- PROBLEM DESCRIPTION -
Nothing but an exact copy is wanted here: the line with "6 ° Que suis-je" and all the lines that follow it in the entries below.

Items from a data source

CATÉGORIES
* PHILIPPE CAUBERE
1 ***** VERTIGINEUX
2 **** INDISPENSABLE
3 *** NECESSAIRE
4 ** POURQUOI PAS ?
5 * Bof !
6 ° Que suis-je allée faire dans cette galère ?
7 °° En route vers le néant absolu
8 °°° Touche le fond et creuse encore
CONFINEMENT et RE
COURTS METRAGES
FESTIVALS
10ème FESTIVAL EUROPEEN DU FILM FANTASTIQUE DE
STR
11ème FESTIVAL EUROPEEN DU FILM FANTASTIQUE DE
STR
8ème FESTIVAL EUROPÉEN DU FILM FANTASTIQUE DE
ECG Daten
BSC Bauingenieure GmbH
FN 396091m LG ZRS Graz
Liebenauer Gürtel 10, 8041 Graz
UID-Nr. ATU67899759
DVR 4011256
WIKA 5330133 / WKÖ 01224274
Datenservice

- FINISHED EXERCISE -
6 ° Que suis-je allée faire dans cette galère ?
7 °° En route vers le néant absolu
8 °°° Touche le fond et creuse encore
CONFINEMENT et RE
COURTS METRAGES
FESTIVALS
10ème FESTIVAL EUROPEEN DU FILM FANTASTIQUE DE
STR
11ème FESTIVAL EUROPEEN DU FILM FANTASTIQUE DE
STR
8ème FESTIVAL EUROPÉEN DU FILM FANTASTIQUE DE
ECG Daten
BSC Bauingenieure GmbH
FN 396091m LG ZRS Graz
Liebenauer Gürtel 10, 8041 Graz
UID-Nr. ATU67899759
DVR 4011256
WIKA 5330133 / WKÖ 01224274
Datenservice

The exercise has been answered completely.